Michelle McNamara‘s book I’ll Be Gone in the Dark: One Woman’s Obsessive Search for the Golden State Killer appeared to be a typical true crime work. It was actually quite different. Part of that difference is good and part of the difference is maddeningly bad.
The good: McNamara put together a great tale of the Golden State Killer and did so with solid research. This is one of the most thorough true crime stories I have read (and I have read a ton of them.) To say she did her homework is an understatement – even in a genre known for detailed research.
Another interesting factor behind this book is that the author, McNamara, spent so much time attempting to track down this rapist/murderer. She was not involved in law enforcement, just blogging. Well, that and married to comedian Patton Oswalt – so I guess that afforded her some free time. I also think that is the reason for the book’s success and upcoming HBO series.
The bad: While extremely interesting, it comes across disjointed at times. The style changes throughout as she goes from storytelling to simple back and forth interview transcripts. The most maddening part however is the overuse of phrases like “not her real name” or “pseudonym” to explain that the names of victims are not used for their protection. To say she did it too many times doesn’t come close to explaining how often she did this in the book. It comes up sometimes multiple instances in a single paragraph.
I get it. You didn’t want to use their real names. Why not just say that at the beginning of the book? “Many of the names in this book are pseudonyms to protect the victims.”
I’m guessing it was done because the book is a collection of blog articles from the author’s website.
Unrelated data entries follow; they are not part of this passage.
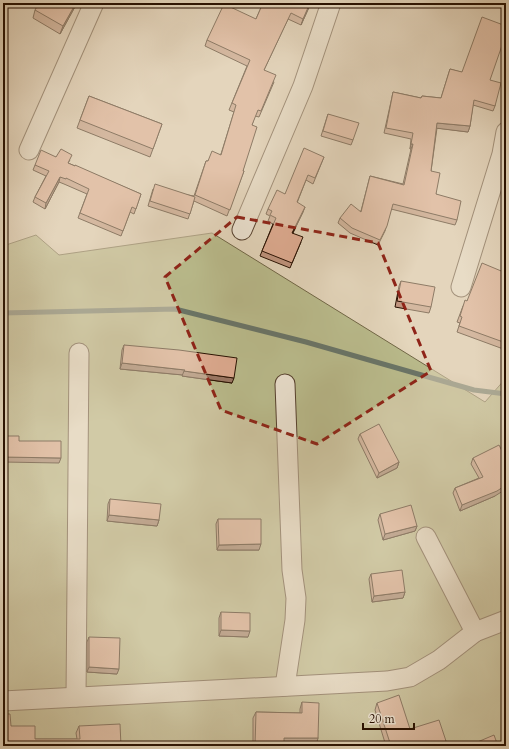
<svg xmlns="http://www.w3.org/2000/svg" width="509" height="749" font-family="Cardo,serif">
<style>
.green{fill:#babc8d;stroke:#706646}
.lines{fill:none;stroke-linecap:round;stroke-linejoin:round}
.stream{stroke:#697568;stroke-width:5}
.minor-casing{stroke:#56412f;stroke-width:21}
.minor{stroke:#ede4d3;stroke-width:19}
.wall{fill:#c0947e;stroke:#260f00}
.shaded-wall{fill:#9c7866;stroke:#260f00}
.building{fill:#dfac92;stroke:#260f00}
.marked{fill:none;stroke:#8f2418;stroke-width:3;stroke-dasharray:8 5;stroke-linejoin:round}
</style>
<rect width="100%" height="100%" fill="#e4d6bc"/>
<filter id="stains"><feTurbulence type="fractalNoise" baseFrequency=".005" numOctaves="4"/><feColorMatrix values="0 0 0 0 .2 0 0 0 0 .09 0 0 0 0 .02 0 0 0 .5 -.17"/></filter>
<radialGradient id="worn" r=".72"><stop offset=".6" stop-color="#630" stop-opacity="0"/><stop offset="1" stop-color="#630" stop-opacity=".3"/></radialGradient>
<polygon class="green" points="212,233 485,402 506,378 506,746 3,746 3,246 36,235 59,255"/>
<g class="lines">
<polyline class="stream" points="3,313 175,309 306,342 474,390 506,394"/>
<g class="minor-casing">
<g id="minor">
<polyline points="29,150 94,3"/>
<polyline points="242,230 303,86 331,3"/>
<polyline points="461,287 502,154 506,132"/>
<polyline points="426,537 475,632"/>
<polyline points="285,686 295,620 296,598 292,570 285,384"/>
<polyline points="76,697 79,353"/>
<polyline points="3,701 387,681 410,677 439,660 475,632 506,620"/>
</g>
</g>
<use href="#minor" class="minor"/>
</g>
<g class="wall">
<polygon points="77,3 60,34 33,18 35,10"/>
<polygon points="263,3 311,3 301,25 288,19 264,70 274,82 259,117 255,116 252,125 243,171 244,171 227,216 194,201 188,219 148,206 153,189 194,196 206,161 208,161 221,154 234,112 229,110 247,66 205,46 207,40 256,19"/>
<polygon points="450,69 490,80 495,106 493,111 473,105 470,126 468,132 437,128 431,171 436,194 457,220 455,225 391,209 385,231 378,245 350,233 338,223 340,218 361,211 370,176 403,184 411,149 410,149 411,139 384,133 392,97 393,92 421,98 422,96 441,98"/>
<polygon points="89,96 162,124 150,157 77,128"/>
<polygon points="328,114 353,140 351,145 321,136"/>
<polygon points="56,157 70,160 68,163 141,194 134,214 130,212 121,236 78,218 87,194 64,184 59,182 45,209 33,202 35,197 46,176 33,170 35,165"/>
<polygon points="324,157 313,184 306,180 297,203 303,212 293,233 301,242 290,268 260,256 273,224 268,221 270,216 266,214 268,209 285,194"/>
<polygon points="506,273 506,350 457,332 460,323 457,322 463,306 467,301"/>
<polygon points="401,281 431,307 429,313 395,307 399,286"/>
<polygon points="124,345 232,383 182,376 183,375 120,369 122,350"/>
<polygon points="360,434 399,462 397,468 377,478 358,439"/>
<polygon points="473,458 495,496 460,511 453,493 455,488 479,478 471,464"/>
<polygon points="110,499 159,520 157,526 107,521 108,504"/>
<polygon points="380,514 417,526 415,531 383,540 378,520"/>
<polygon points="218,519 259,550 217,550 216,524"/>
<polygon points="371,574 405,592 403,598 372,602 369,579"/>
<polygon points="221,612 248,637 219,636 219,618"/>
<polygon points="89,637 117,674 87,672 87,642"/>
<polygon points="302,702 318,738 316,745 284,744 284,746 253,746 253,718 256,712 300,713 300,709"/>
<polygon points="377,703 410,729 446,741 444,746 386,746 375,710"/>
<polygon points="11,726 35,739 77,739 76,733 79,726 121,746 3,746"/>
</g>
<g class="shaded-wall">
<polygon points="76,3 77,3 60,34 63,26"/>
<polygon points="310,3 311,3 301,25 303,19"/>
<polygon points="437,123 470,126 468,132 435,128"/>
<polygon points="411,144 413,144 411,149 410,149"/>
<polygon points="60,177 59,182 45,209 46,203"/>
<polygon points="305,207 303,212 290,238 292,233"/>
<polygon points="122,363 185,370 183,375 120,369"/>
<polygon points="184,371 234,378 232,383 182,376"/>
<polygon points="3,457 61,458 59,463 3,462"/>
<polygon points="399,462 397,468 377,478 379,473"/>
<polygon points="506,485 506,489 495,496 460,511 462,505"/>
<polygon points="109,515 159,520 157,526 107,521"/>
<polygon points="417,526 415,531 383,540 385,534"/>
<polygon points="261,544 259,550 217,550 219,545"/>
<polygon points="405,592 403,598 372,602 374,596"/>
<polygon points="221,630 250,631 248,637 219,636"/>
<polygon points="89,667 119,669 117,674 87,672"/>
<polygon points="284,738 318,738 316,745 281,744"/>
<polygon points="446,741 444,746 431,746"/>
</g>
<g class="building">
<polygon points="39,3 76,3 63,26 35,10"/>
<polygon points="263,3 310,3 303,19 291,13 264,70 276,75 261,111 258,110 252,125 257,127 243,171 244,171 230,210 195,195 206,161 208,161 212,151 221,155 236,105 232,103 250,60 207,40 224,4 256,19"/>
<polygon points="482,17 506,26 506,34 490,80 501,83 495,106 474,100 470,126 437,123 431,171 440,173 436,194 461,201 457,220 393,204 387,226 380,240 352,228 340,218 351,204 361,212 370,176 404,185 413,144 411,144 413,133 386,128 393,92 421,98 422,96 441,98 450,69 462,72"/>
<polygon points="89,96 162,124 153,149 80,120"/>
<polygon points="328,114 359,123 353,140 323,131"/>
<polygon points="304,148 324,157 315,178 308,175 297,202 305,207 292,233 303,237 292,263 262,251 276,218 270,215 272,211 268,209 277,190 285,194"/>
<polygon points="61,149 72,155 68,163 75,166 75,165 141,194 136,209 132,207 123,231 80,213 89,189 66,178 66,179 60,177 46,203 35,197 49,171 35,165 41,150 56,157"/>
<polygon points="155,184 195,197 190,214 150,201"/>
<polygon points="482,263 506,273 506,343 459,326 462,317 460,316 465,300 467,301"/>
<polygon points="401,281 435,287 431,307 397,301"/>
<polygon points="124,345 179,350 237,358 234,378 184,371 185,370 122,363"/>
<polygon points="379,424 399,462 379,473 360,434"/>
<polygon points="3,436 19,436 19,441 61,441 61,458 3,457"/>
<polygon points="499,445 506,459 506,485 497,491 462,505 455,488 483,477 473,458"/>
<polygon points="110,499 161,504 159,520 109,515"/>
<polygon points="411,505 417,526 385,534 380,514"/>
<polygon points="218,519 261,519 261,544 219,545"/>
<polygon points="402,570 405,592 374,596 371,574"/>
<polygon points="221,612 250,613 250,631 221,630"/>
<polygon points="89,637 120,638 119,669 89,667"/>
<polygon points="399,695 410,729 439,720 446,741 431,746 391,746 377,703"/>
<polygon points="302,702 319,703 318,738 284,738 284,746 255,746 256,712 302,713"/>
<polygon points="3,714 10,714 11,726 35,726 35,739 80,739 79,726 120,724 121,746 3,746"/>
<polygon points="494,735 498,746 468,746"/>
<polygon points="227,745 249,746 227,746"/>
</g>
<path d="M0 0H509V749H0ZM237 217 378 243 431 371 317 444 221 410 165 277Z" fill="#e4d6bc" fill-opacity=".55" fill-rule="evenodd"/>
<path class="marked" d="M237 217 378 243 431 371 317 444 221 410 165 277Z"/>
<rect width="509" height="749" fill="none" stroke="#e4d6bc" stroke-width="16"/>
<rect x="4" y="4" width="501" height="741" fill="none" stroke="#260f00" stroke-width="2"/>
<rect x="8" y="8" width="493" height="733" fill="none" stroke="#260f00"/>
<path d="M363 723v6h51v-6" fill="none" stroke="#260f00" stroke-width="2"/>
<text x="369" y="723" font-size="12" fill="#260f00" stroke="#ede4d3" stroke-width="3" paint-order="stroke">20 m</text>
<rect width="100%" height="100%" filter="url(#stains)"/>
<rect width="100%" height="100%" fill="url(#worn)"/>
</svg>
In individual posts, you would put that disclaimer in each time understanding that it may be the only article someone reads on your site. It smacks of lazy editing though to simply cut-and-paste the blog posts into the book without changes.
Okay, minor peccadilloes aside, this is a really good story and worth reading. If there are any issues with this book, they re not with Michelle McNamara, they are with the editors.
On a side, sad note, Michelle McNamara died in 2016 before the book was published and before the biggest news of this tale. The Golden State Killer who had raped 50+ women and murdered 13 people was found! Joseph James DeAngelo a Navy veteran and former police officer was tied to the crimes thanks to a relative’s submission to GEDmatch – a free version of a DNA analysis service like 23andMe, Ancestry.com etc. He cannot be charged for any of the rapes because of the statute of limitations but is being prosecuted for the murders.
It is sad because she never lived to see her compulsion laid to rest. But, as her editors and husband explain in the book, she didn’t care who caught the guy – just that he was caught. I’m sure she cheered loudly at his arrest.